Tag Archives: math

The Boy Who Dreamed of Infinity by Amy Alznauer

by Amy Alznauer
Overall: 5 out of 5 stars

Alznauer, herself a mathematician, portrays this 19th century math genius growing up in India. She tells of his family, how he didn’t speak until he was 3, how school bored him and he went to a new one each year until finally a teacher saw his potential and encouraged his brilliant questions about math and numbers. Somehow he was able to connect with professors at Cambridge and trade ideas with other fine minds of his time. Daniel Miyares’ beautiful illustrations more than do the story justice – they bring it to life.

The Miscalculations of Lightning Girl by Stacy McAnulty

mlg-colorfixedby Stacy McAnulty
Overall: 4.5 out of 5 stars

12-year-old Lucy Callahan has been homeschooled since she got struck by lightning at age 8 and became a super math genius. She’s academically ready for college, but her grandmother, who is her guardian, is insisting that she spend a year in the seventh grade to help her social skills. Lucy resists, of course, but eventually makes friends: an assertive, gossipy girl named Windy and a quieter, insightful boy named Levi.
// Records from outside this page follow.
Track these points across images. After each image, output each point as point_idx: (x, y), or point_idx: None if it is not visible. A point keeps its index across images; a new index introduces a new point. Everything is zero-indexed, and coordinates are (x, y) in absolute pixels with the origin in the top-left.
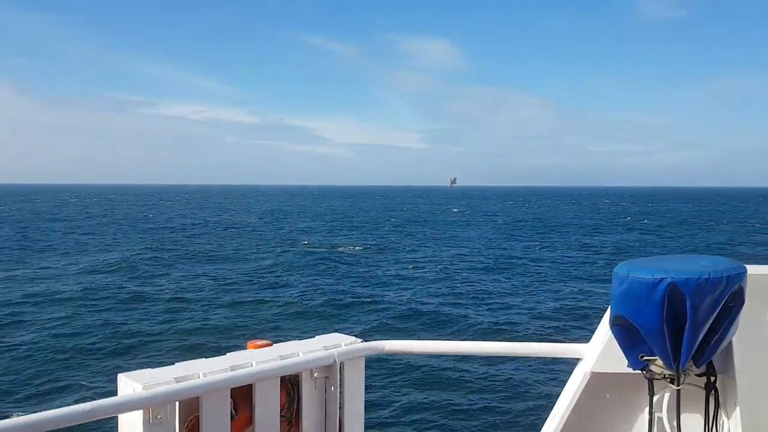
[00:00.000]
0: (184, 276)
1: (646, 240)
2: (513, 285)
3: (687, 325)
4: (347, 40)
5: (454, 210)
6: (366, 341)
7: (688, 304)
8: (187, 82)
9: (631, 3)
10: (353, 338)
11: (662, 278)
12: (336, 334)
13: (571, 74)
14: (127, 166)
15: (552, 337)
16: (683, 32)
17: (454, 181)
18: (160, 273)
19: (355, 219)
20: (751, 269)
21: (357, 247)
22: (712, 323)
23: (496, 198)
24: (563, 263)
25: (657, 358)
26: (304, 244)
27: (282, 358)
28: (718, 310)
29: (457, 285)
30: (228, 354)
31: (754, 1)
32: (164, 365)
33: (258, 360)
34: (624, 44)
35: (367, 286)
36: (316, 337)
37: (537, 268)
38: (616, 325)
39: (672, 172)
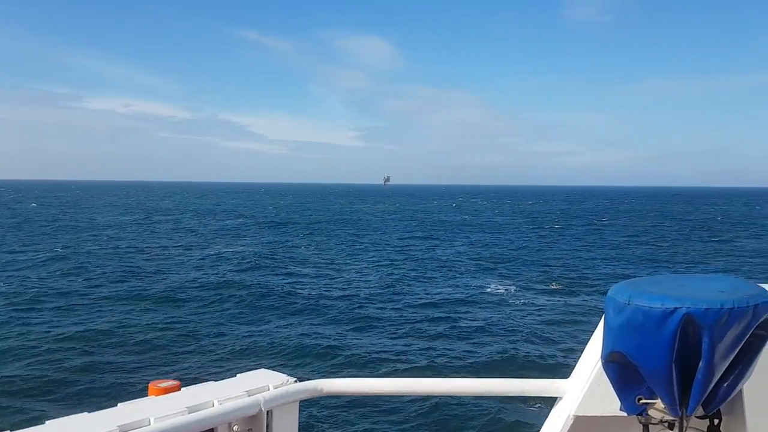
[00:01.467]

Windy actively recruits Lucy from day 1, despite being labeled an outcast because of her OCD, and Levi is put into their community service project group, for which they decide to help a local animal shelter. Lucy’s grandmother also gets her an interview at rigorous high school boarding school a couple of hours away, reasoning that high school feels like a compromise between seventh grade and college. Lucy’s friend situation, and her love of a dog at the shelter, finally come to a head.
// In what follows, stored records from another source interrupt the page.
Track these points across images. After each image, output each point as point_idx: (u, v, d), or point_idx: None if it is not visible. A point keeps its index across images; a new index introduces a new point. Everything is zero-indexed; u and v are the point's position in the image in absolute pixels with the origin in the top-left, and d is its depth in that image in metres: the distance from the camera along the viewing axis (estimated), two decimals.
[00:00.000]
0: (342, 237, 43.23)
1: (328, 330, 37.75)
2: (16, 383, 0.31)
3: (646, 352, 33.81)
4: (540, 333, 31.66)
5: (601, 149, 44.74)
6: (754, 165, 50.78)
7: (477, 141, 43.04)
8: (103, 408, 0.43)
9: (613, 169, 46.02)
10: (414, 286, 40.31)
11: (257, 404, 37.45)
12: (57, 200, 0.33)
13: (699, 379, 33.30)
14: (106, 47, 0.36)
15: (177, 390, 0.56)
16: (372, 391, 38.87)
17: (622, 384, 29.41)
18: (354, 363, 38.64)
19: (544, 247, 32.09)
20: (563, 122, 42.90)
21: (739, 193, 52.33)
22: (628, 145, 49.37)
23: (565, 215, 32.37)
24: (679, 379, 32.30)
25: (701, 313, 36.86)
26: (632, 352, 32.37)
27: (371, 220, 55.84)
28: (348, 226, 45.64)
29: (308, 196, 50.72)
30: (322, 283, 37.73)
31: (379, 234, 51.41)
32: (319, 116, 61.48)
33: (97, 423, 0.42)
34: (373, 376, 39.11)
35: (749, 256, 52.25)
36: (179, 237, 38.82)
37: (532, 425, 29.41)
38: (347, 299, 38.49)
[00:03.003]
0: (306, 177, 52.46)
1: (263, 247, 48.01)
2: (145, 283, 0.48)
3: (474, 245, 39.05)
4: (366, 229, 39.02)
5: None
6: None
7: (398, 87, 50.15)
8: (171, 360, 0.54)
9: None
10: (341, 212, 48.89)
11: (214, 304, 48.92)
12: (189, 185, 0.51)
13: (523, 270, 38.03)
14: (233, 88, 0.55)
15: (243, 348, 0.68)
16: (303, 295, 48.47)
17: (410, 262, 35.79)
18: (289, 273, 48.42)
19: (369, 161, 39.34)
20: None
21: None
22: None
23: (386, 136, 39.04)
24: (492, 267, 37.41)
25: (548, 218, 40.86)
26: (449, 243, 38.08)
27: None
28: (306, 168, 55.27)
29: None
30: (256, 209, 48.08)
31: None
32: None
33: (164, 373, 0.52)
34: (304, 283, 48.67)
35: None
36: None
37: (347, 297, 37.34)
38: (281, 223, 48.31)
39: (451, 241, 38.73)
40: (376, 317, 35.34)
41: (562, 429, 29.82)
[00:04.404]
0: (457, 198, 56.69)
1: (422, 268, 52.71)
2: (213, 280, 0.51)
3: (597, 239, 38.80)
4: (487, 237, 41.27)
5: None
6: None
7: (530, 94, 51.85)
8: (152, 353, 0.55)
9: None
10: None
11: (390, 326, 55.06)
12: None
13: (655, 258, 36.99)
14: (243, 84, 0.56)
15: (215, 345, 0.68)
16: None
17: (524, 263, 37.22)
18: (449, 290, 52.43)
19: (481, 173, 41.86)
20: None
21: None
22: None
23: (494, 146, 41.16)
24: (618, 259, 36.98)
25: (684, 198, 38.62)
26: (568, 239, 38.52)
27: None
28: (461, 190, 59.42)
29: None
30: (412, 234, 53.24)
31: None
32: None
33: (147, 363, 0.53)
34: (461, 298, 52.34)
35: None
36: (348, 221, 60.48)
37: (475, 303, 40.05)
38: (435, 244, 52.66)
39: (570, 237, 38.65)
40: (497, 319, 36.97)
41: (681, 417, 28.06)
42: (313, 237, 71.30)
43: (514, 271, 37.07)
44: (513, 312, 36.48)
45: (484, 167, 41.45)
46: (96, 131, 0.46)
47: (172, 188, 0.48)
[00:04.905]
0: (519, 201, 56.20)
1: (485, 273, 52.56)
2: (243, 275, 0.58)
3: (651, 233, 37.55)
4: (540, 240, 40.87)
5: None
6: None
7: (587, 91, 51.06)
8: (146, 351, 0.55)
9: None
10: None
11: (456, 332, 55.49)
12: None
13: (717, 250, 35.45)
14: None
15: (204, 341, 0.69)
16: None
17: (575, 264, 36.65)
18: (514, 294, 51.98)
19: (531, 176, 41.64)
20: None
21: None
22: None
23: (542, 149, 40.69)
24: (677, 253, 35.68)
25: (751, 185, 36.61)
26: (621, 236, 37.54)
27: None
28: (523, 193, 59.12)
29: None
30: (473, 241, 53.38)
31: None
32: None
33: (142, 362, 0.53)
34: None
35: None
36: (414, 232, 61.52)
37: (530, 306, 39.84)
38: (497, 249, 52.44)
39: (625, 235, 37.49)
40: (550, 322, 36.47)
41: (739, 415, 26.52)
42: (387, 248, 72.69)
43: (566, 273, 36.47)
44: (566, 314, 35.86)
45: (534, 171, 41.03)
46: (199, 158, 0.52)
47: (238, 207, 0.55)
I was a little surprised at how easily Lucy made a friend, but Windy had her own background issues going on with her fragile friendship with the popular girl, which plays into her revealing Lucy’s math-genius secret. One thing I look for in middle grade novels is how realistic is the protagonist’s decision to keep information from their parents/teacher/friends and solve their problem independently. It can be hard to justify well, and Lucy’s justification makes perfect sense. I love that she feels more comfortable talking to Levi and telling him her secret than Windy, and how their friendships develop and are tested. I also especially love that Lucy decides in the end to stick out the year in middle school instead of transferring to the boarding school. And the sad, sad story of the dog she falls in love with at the shelter has a semi-happy ending that wraps up neatly. Satisfying!